INSTRUCTIONS:
1. Answer these questions from the article on child death reviews in Scotland:
(a) Up to what age is information collected about a death if the person had recently been receiving care?
(b) Approximately how many children and young people die in Scotland every year?
(c) Who is the public health minister quoted in the article?
2. Carry on the article on child death reviews in Scotland from where it stops.

The death of every child in Scotland is to be reviewed in future in an attempt to reduce the avoidable deaths of young people, the Scottish Government has announced.
Information is now being collected about the death of anyone aged 18 or younger, or up to 26 if they had recently been receiving care.
The mortality rate for under-18s in Scotland is higher than any other country in western Europe, with approximately 300 children and young people dying every year.
A quarter of those deaths are deemed preventable, and the Scottish Government hopes that gathering data about the causes could help reduce the number of avoidable deaths.
Public health minister Maree Todd said: “The death of any child or young person is a tragedy.
“Our ambition is for Scotland to be the best place to grow up, where every child can reach their full potential.
“We have put in place this national system so we can learn and prevent avoidable deaths or harm in the future and I welcome that it is now being rolled out.”

Stored dataset items
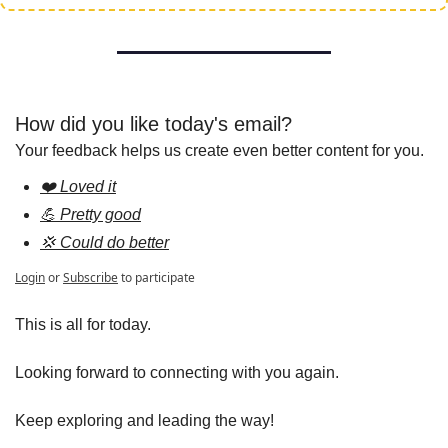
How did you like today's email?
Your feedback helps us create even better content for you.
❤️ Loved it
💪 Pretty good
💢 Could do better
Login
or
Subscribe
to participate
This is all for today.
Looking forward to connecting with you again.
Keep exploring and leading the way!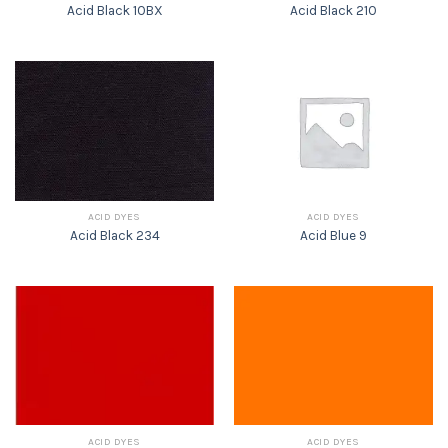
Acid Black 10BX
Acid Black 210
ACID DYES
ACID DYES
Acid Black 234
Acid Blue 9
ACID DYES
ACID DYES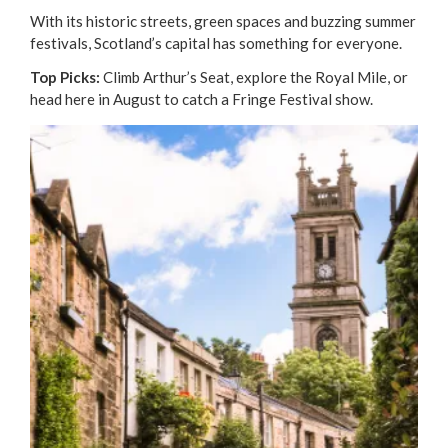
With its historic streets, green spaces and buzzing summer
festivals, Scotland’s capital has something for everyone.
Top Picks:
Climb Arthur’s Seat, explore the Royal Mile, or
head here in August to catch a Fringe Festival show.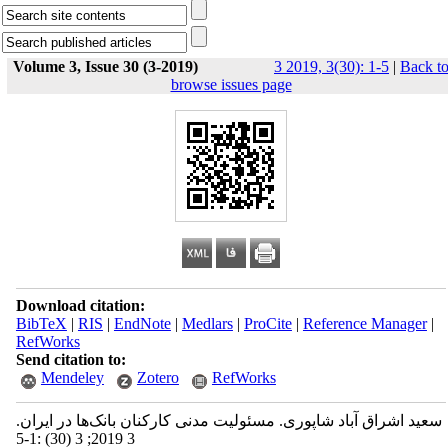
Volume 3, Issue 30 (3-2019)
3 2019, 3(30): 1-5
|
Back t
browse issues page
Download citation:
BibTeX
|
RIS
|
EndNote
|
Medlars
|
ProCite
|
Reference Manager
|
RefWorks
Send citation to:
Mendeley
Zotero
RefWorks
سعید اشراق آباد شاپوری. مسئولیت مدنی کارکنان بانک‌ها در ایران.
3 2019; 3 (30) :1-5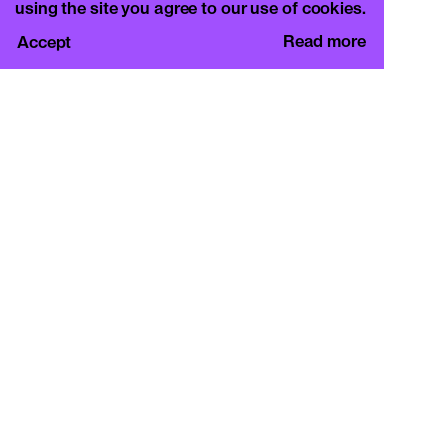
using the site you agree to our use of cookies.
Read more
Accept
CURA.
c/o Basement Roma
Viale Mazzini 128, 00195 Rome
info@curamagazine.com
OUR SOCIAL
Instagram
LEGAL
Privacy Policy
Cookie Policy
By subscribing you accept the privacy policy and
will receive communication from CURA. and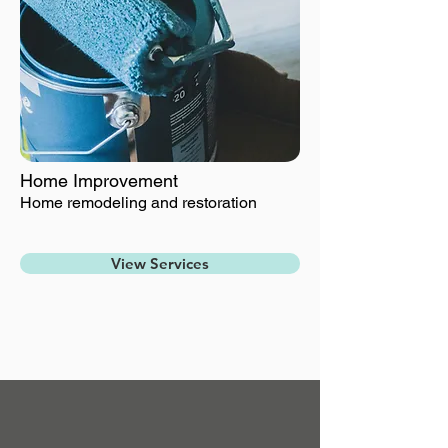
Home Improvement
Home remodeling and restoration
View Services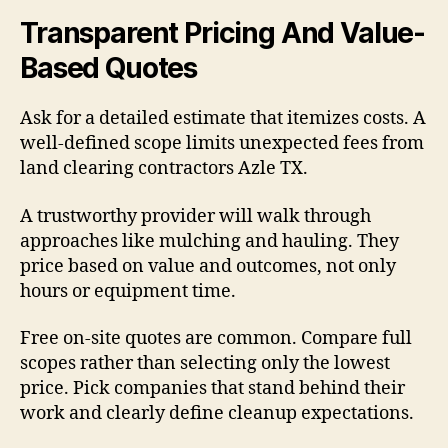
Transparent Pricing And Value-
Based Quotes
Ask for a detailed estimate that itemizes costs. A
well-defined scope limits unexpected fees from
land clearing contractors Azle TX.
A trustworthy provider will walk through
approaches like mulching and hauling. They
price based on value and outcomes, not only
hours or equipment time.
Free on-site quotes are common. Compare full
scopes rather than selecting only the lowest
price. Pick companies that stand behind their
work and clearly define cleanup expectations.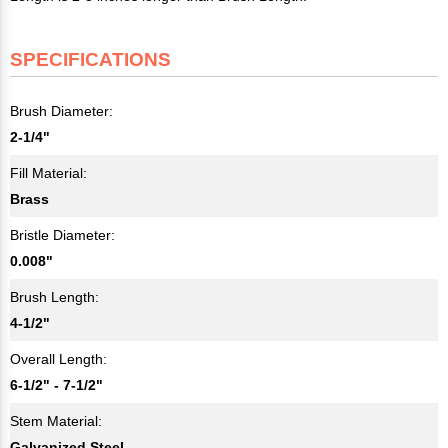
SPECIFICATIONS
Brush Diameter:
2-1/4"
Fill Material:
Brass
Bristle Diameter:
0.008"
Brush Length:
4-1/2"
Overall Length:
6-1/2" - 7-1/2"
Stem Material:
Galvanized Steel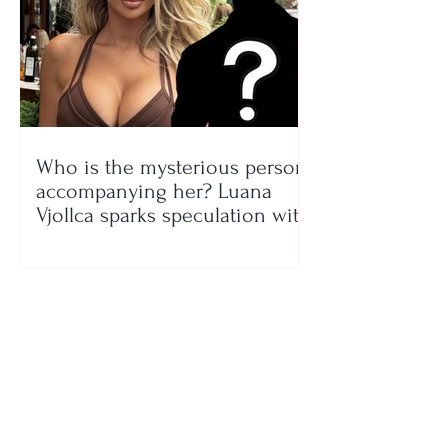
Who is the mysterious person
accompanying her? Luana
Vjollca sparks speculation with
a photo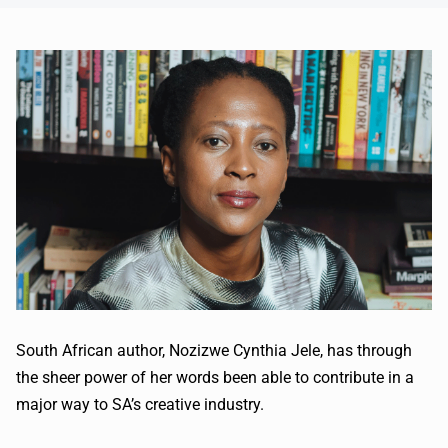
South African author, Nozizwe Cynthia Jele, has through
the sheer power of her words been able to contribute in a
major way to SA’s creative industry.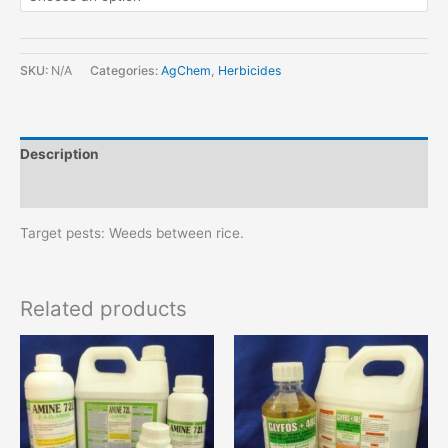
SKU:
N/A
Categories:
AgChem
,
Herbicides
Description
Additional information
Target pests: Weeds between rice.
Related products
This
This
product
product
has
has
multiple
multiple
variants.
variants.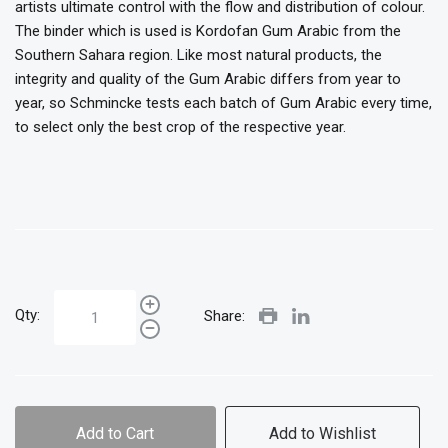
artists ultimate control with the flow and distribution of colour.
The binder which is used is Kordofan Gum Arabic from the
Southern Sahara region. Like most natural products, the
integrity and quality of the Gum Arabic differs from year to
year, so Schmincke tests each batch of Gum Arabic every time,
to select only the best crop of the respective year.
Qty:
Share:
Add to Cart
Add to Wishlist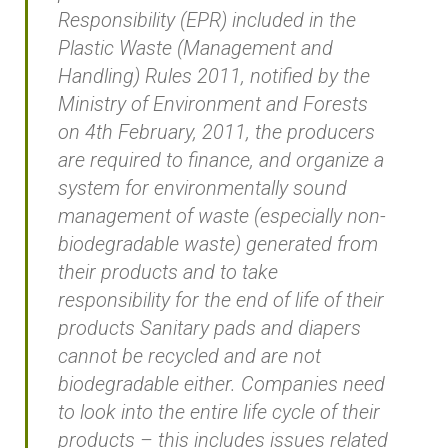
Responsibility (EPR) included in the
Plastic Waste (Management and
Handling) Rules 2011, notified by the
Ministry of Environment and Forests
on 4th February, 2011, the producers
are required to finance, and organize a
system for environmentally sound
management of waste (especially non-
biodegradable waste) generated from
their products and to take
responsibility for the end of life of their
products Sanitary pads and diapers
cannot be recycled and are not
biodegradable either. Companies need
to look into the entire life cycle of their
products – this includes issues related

LIST OF ANSWERS:
1.
(a) Up to 26.
(b) Approximately 300.
(c) Maree Todd.

2.
The death data be collected by government bodies Healthcare Improvement Scotland and the Care Inspectorate and will be studied by representatives from the health and social care sector, Police Scotland, the Procurator Fiscal and charities, with the aim of improving services or recommending changes to the law.
Dr Alison Rennie, a consultant paediatrician and clinical director of community paediatrics at NHS Greater Glasgow and Clyde, will lead the national hub tasked with reviewing and learning from child deaths.
She said: “I am proud to be part of the National Hub and join my many colleagues who will be using the hub’s guidance to conduct quality reviews, share learning and change outcomes.
“We hope to make a tangible, positive difference to the lives and deaths of children and young people, as well as the families and carers surrounding them.”